Este post foi escrito em 16 de Outubro de 2007. Foi escrito na 1ª pessoa, porque sim. Mas era sobre Adriano e sobre sonhos, e lutas, e desencanto e memória.
Três anos depois o desencanto voltou a tornar-se, de novo, menos suportável. Aprendemos a sobreviver-lhe sim, mas cada dia vivemos menos. Os novos homens de cinzento não se cruzam connosco na estação do Parque, mas tiram-nos o nosso presente e o o nosso futuro, no Terreiro do Paço.
Galiza voltou a estar com os campos ainda mais vazios. E com ela, nós estamos todos mais vazios. E mais pobres. Para além de tudo o que os donos do mundo nos tiram, a morte leva os melhores. E não fosse sermos teimosos e recusar, à morte, a vitória sobre a memória e sobre o sonho, a solidão já tinha vencido. Mas não. Ainda não.
A pouco mais de um mês da Greve Geral, cantemos Adriano, com saudade mas, sobretudo com garra. E, um dia, se a gente assim quiser, os campos de Galiza voltarão a encher-se de homens e mulheres livres.
Um dia viemos a Lisboa, a minha primeira vez em Lisboa. Não tivemos bilhete. Passamos a noite, enquanto esperávamos pelos que tinham conseguido entrar no Monumental, a descer e a subir as escadas rolantes da Estação de Metro do Parque. Devem ter cantado, bem alto, que há sempre alguém que resiste...enquanto eu crescia, pela primeira vez numa viagem só de amigos, pela primeira vez a ver a cidade, pela primeira vez a ter um gozo especial a imaginar que os homens que passavam por nós, com gestos e roupas e passos cinzentos e conhecidos de outros lugares e de outras noites, não faziam ideia que aqueles putos tinham vindo a Lisboa para "Os" ouvir....

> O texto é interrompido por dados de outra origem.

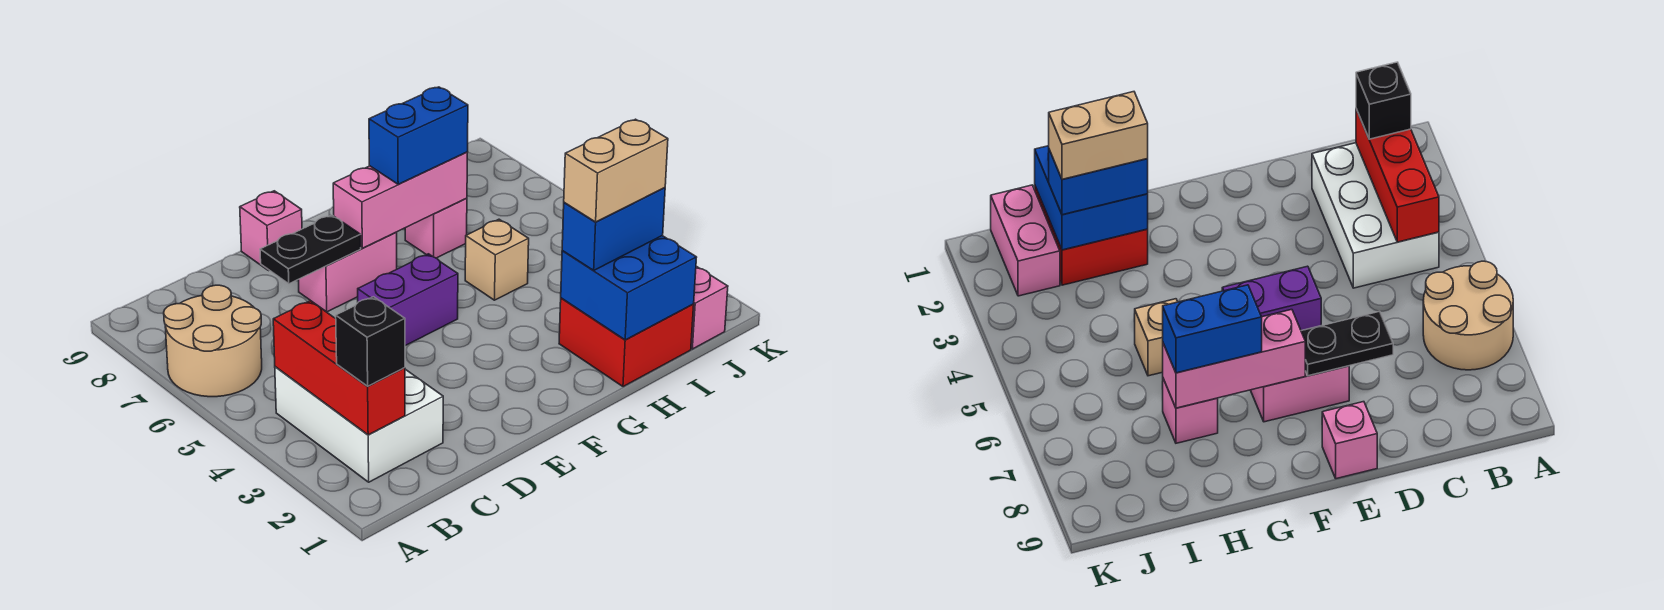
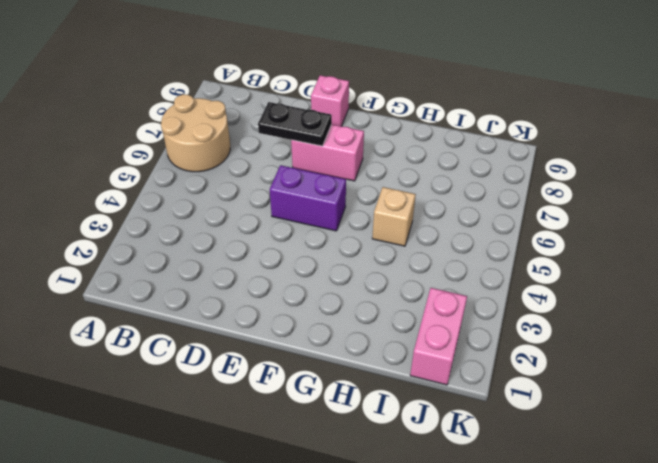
none -> white 2x3 brick [275,367,443,482]
none -> red 2x2 brick [559,298,694,387]
none -> pink 1x1 brick [405,198,467,258]

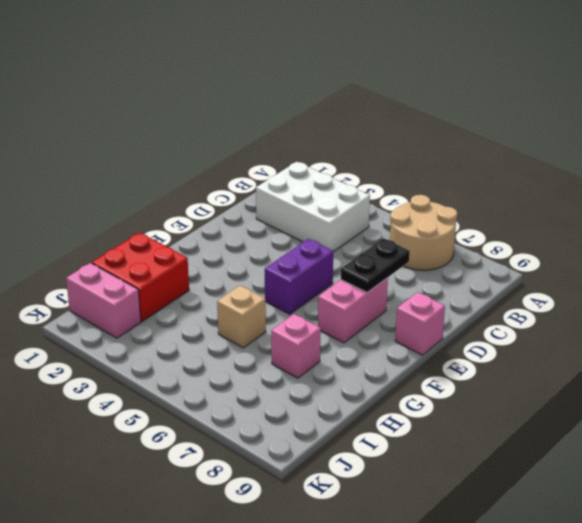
none -> red 1x3 brick [273,301,405,435]
none -> pink 1x3 brick [333,152,468,248]
none -> blue 2x2 brick [561,236,697,340]

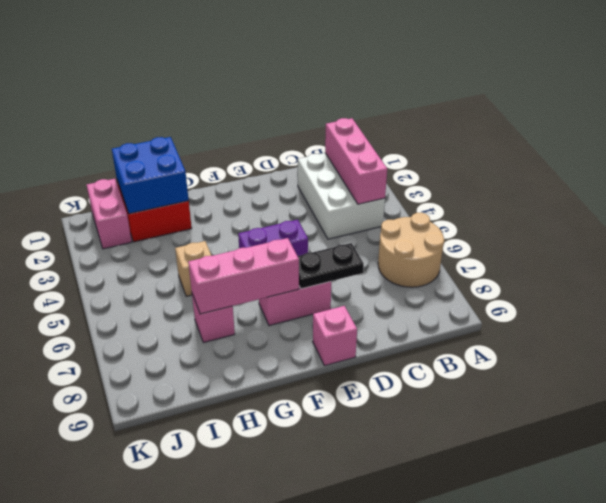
pink 1x3 brick [325,118,387,204] -> red 1x3 brick [273,301,405,435]
none -> black 1x1 brick [336,297,405,386]
none -> blue 1x2 brick [369,87,468,184]
none -> blue 1x2 brick [562,188,665,271]

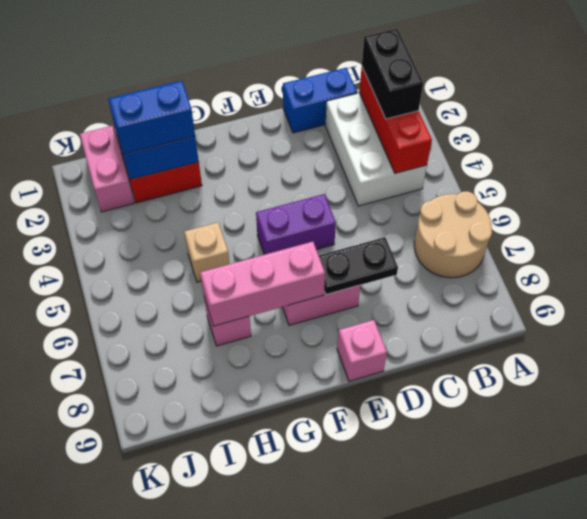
black 1x2 brick [362,29,423,119] -> black 1x1 brick [336,297,405,386]
blue 1x2 brick [283,68,357,133] -> blue 1x2 brick moved to [369,87,468,184]
none -> tan 1x2 brick [564,119,668,222]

Um dia, muitos anos depois, vi o Adriano na Festa do Avante. E aqui está o problema. A memória é o que queremos fazer dela. Eu sei que vi e ouvi o Adriano na Festa do Avante, mas não me recordo. Desse tempo a memória apagou muitas coisas. Possivelmente porque tinha voltado a haver campos de solidão. Porque os rios tinham voltado a levar tantos sonhos ou a trazer muitas mágoas. Não tinha voltado a noite, mas o Sol dos dias tinha-se tornado menos Sol. E, neste engenho de recordar, não consigo recordar a solidão que voltara e as nuvens que se vingavam, sem dor. Não me lembro, então....
Daquele tempo, o da solidão vencedora, a imagem que tenho de Adriano é a de um homem só....Os campos da Galiza voltavam a ficar vazios. E com eles, muitos de nós.O tempo acabou por tornar o desencanto suportável. Ou talvez não. Talvez apenas tenhamos aprendido a sobreviver-lhe.